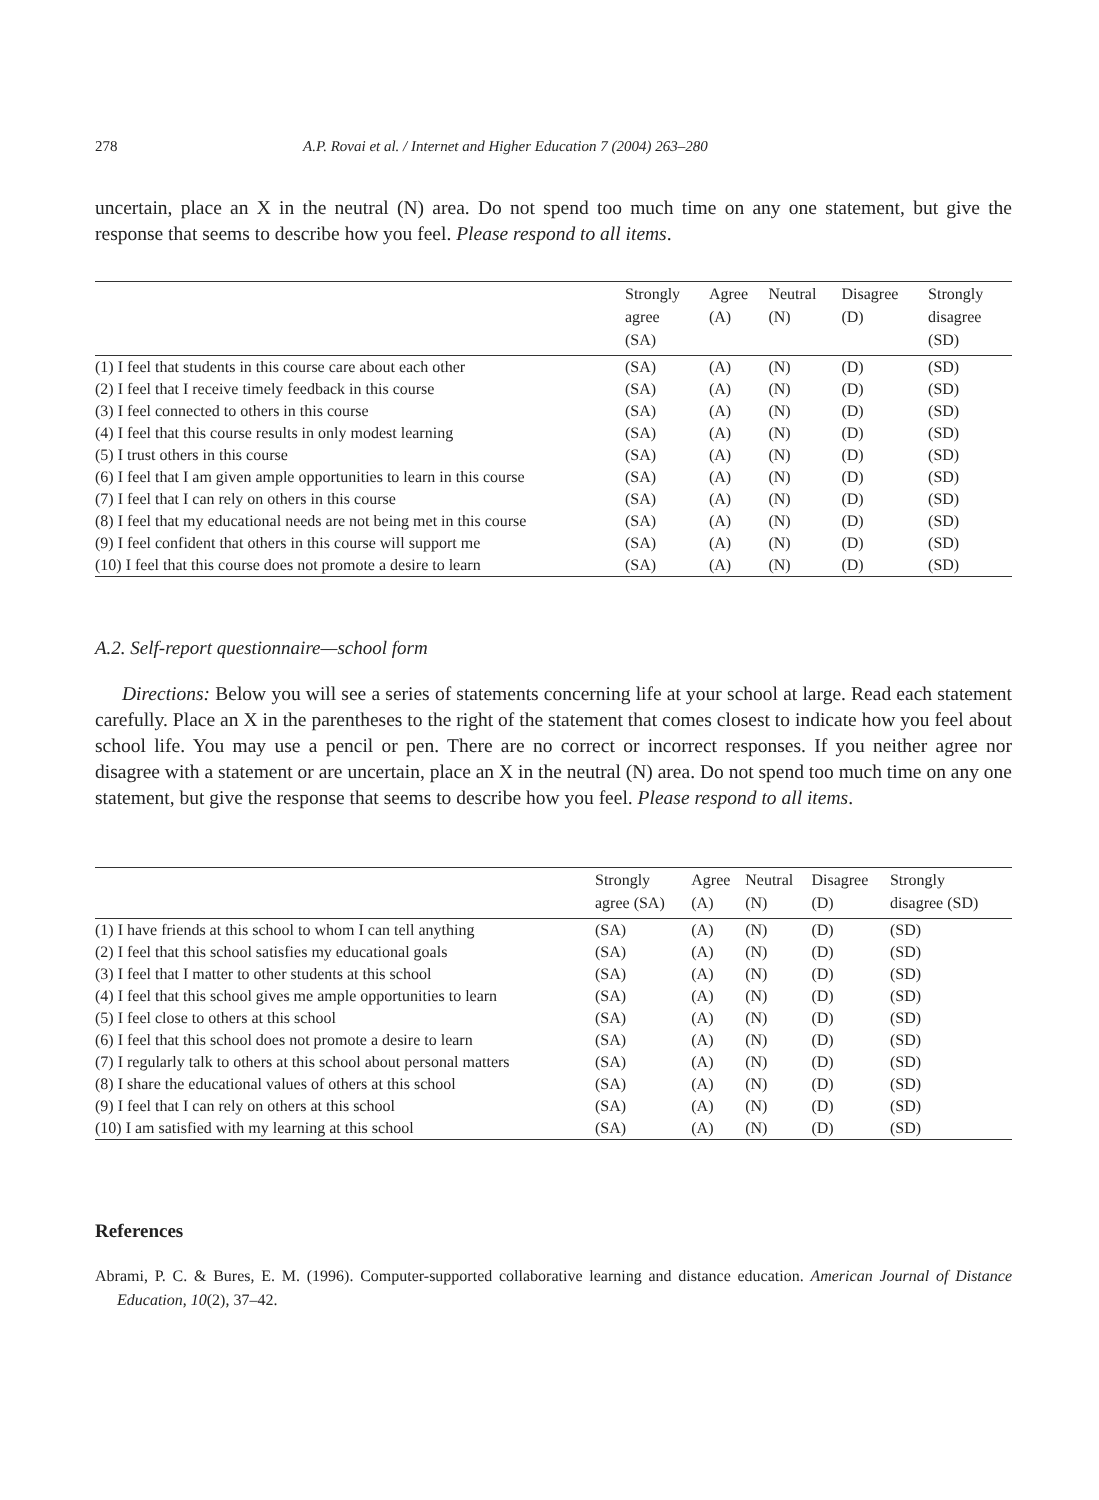278 A.P. Rovai et al. / Internet and Higher Education 7 (2004) 263–280
uncertain, place an X in the neutral (N) area. Do not spend too much time on any one statement, but give the response that seems to describe how you feel. Please respond to all items.
| | Strongly agree (SA) | Agree (A) | Neutral (N) | Disagree (D) | Strongly disagree (SD) |
| --- | --- | --- | --- | --- | --- |
| (1) I feel that students in this course care about each other | (SA) | (A) | (N) | (D) | (SD) |
| (2) I feel that I receive timely feedback in this course | (SA) | (A) | (N) | (D) | (SD) |
| (3) I feel connected to others in this course | (SA) | (A) | (N) | (D) | (SD) |
| (4) I feel that this course results in only modest learning | (SA) | (A) | (N) | (D) | (SD) |
| (5) I trust others in this course | (SA) | (A) | (N) | (D) | (SD) |
| (6) I feel that I am given ample opportunities to learn in this course | (SA) | (A) | (N) | (D) | (SD) |
| (7) I feel that I can rely on others in this course | (SA) | (A) | (N) | (D) | (SD) |
| (8) I feel that my educational needs are not being met in this course | (SA) | (A) | (N) | (D) | (SD) |
| (9) I feel confident that others in this course will support me | (SA) | (A) | (N) | (D) | (SD) |
| (10) I feel that this course does not promote a desire to learn | (SA) | (A) | (N) | (D) | (SD) |
A.2. Self-report questionnaire—school form
Directions: Below you will see a series of statements concerning life at your school at large. Read each statement carefully. Place an X in the parentheses to the right of the statement that comes closest to indicate how you feel about school life. You may use a pencil or pen. There are no correct or incorrect responses. If you neither agree nor disagree with a statement or are uncertain, place an X in the neutral (N) area. Do not spend too much time on any one statement, but give the response that seems to describe how you feel. Please respond to all items.
| | Strongly agree (SA) | Agree (A) | Neutral (N) | Disagree (D) | Strongly disagree (SD) |
| --- | --- | --- | --- | --- | --- |
| (1) I have friends at this school to whom I can tell anything | (SA) | (A) | (N) | (D) | (SD) |
| (2) I feel that this school satisfies my educational goals | (SA) | (A) | (N) | (D) | (SD) |
| (3) I feel that I matter to other students at this school | (SA) | (A) | (N) | (D) | (SD) |
| (4) I feel that this school gives me ample opportunities to learn | (SA) | (A) | (N) | (D) | (SD) |
| (5) I feel close to others at this school | (SA) | (A) | (N) | (D) | (SD) |
| (6) I feel that this school does not promote a desire to learn | (SA) | (A) | (N) | (D) | (SD) |
| (7) I regularly talk to others at this school about personal matters | (SA) | (A) | (N) | (D) | (SD) |
| (8) I share the educational values of others at this school | (SA) | (A) | (N) | (D) | (SD) |
| (9) I feel that I can rely on others at this school | (SA) | (A) | (N) | (D) | (SD) |
| (10) I am satisfied with my learning at this school | (SA) | (A) | (N) | (D) | (SD) |
References
Abrami, P. C. & Bures, E. M. (1996). Computer-supported collaborative learning and distance education. American Journal of Distance Education, 10(2), 37–42.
----
Print the preceding material over again exactly. Please leave the pictures out.

278 A.P. Rovai et al. / Internet and Higher Education 7 (2004) 263–280
uncertain, place an X in the neutral (N) area. Do not spend too much time on any one statement, but give the response that seems to describe how you feel. Please respond to all items.
| | Strongly agree (SA) | Agree (A) | Neutral (N) | Disagree (D) | Strongly disagree (SD) |
| --- | --- | --- | --- | --- | --- |
| (1) I feel that students in this course care about each other | (SA) | (A) | (N) | (D) | (SD) |
| (2) I feel that I receive timely feedback in this course | (SA) | (A) | (N) | (D) | (SD) |
| (3) I feel connected to others in this course | (SA) | (A) | (N) | (D) | (SD) |
| (4) I feel that this course results in only modest learning | (SA) | (A) | (N) | (D) | (SD) |
| (5) I trust others in this course | (SA) | (A) | (N) | (D) | (SD) |
| (6) I feel that I am given ample opportunities to learn in this course | (SA) | (A) | (N) | (D) | (SD) |
| (7) I feel that I can rely on others in this course | (SA) | (A) | (N) | (D) | (SD) |
| (8) I feel that my educational needs are not being met in this course | (SA) | (A) | (N) | (D) | (SD) |
| (9) I feel confident that others in this course will support me | (SA) | (A) | (N) | (D) | (SD) |
| (10) I feel that this course does not promote a desire to learn | (SA) | (A) | (N) | (D) | (SD) |
A.2. Self-report questionnaire—school form
Directions: Below you will see a series of statements concerning life at your school at large. Read each statement carefully. Place an X in the parentheses to the right of the statement that comes closest to indicate how you feel about school life. You may use a pencil or pen. There are no correct or incorrect responses. If you neither agree nor disagree with a statement or are uncertain, place an X in the neutral (N) area. Do not spend too much time on any one statement, but give the response that seems to describe how you feel. Please respond to all items.
| | Strongly agree (SA) | Agree (A) | Neutral (N) | Disagree (D) | Strongly disagree (SD) |
| --- | --- | --- | --- | --- | --- |
| (1) I have friends at this school to whom I can tell anything | (SA) | (A) | (N) | (D) | (SD) |
| (2) I feel that this school satisfies my educational goals | (SA) | (A) | (N) | (D) | (SD) |
| (3) I feel that I matter to other students at this school | (SA) | (A) | (N) | (D) | (SD) |
| (4) I feel that this school gives me ample opportunities to learn | (SA) | (A) | (N) | (D) | (SD) |
| (5) I feel close to others at this school | (SA) | (A) | (N) | (D) | (SD) |
| (6) I feel that this school does not promote a desire to learn | (SA) | (A) | (N) | (D) | (SD) |
| (7) I regularly talk to others at this school about personal matters | (SA) | (A) | (N) | (D) | (SD) |
| (8) I share the educational values of others at this school | (SA) | (A) | (N) | (D) | (SD) |
| (9) I feel that I can rely on others at this school | (SA) | (A) | (N) | (D) | (SD) |
| (10) I am satisfied with my learning at this school | (SA) | (A) | (N) | (D) | (SD) |
References
Abrami, P. C. & Bures, E. M. (1996). Computer-supported collaborative learning and distance education. American Journal of Distance Education, 10(2), 37–42.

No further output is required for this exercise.